Cafe, Mall Music Could Trigger Malware
That Goyte song you’ve heard a thousand times while waiting in line at Starbucks for your venti soy latte? Turns out it could trigger malware on your phone.
Researchers at the University of Alabama Birmingham (UAB) have discovered inconspicuous ways for hackers to gain access to mobile device malware simply by using music, lighting or vibration.
In a collaboration between the UAB SECuRE and Trustworthy (SECRET) computing lab and the UAB Security and Privacy in Emerging computing and networking Systems (SPIES) research group, a team was able to trigger malware hidden in mobile devices from 55 feet away in a crowded hallway by using music.
Researchers also reported using music videos, subwoofer vibrations, magnetic fields and the light from a television, computer monitor and light bulbs to successfully trigger malware. And they did so with a bandwidth of only five bits per second — fraction of what laptop and home PCs use.
“We showed that these sensory channels can be used to send short messages that may eventually be used to trigger a mass-signal attack,” Nitesh Saxena, director of the SPIES research group, said in a press release. “While traditional networking communication used to send such triggers can be detected relatively easily, there does not seem to be a good way to detect such covert channels currently.”
While the public stimuli wouldn’t install the malware, the fact that our mobile devices are always on, feeling around with audio and visual sensors, leaves them vulnerable.
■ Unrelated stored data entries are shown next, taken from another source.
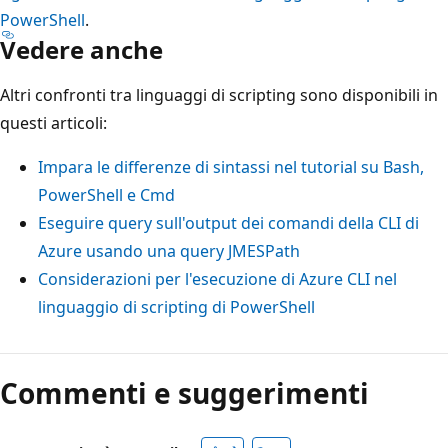
PowerShell
.
Vedere anche
Altri confronti tra linguaggi di scripting sono disponibili in
questi articoli:
Impara le differenze di sintassi nel tutorial su Bash,
PowerShell e Cmd
Eseguire query sull'output dei comandi della CLI di
Azure usando una query JMESPath
Considerazioni per l'esecuzione di Azure CLI nel
linguaggio di scripting di PowerShell
Commenti e suggerimenti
Especially if malware has been previously installed.
“When you go to an arena or Starbucks, you don’t expect the music to have a hidden message, so this is a big paradigm shift because the public sees only emails and the Internet as vulnerable to malware attacks,” said Ragib Hasan, assistant professor of computer and information sciences and director of the SECRET computing lab. “We devote a lot of our efforts towards securing traditional communication channels. But when bad guys use such hidden and unexpected methods to communicate, it is difficult if not impossible to detect that.”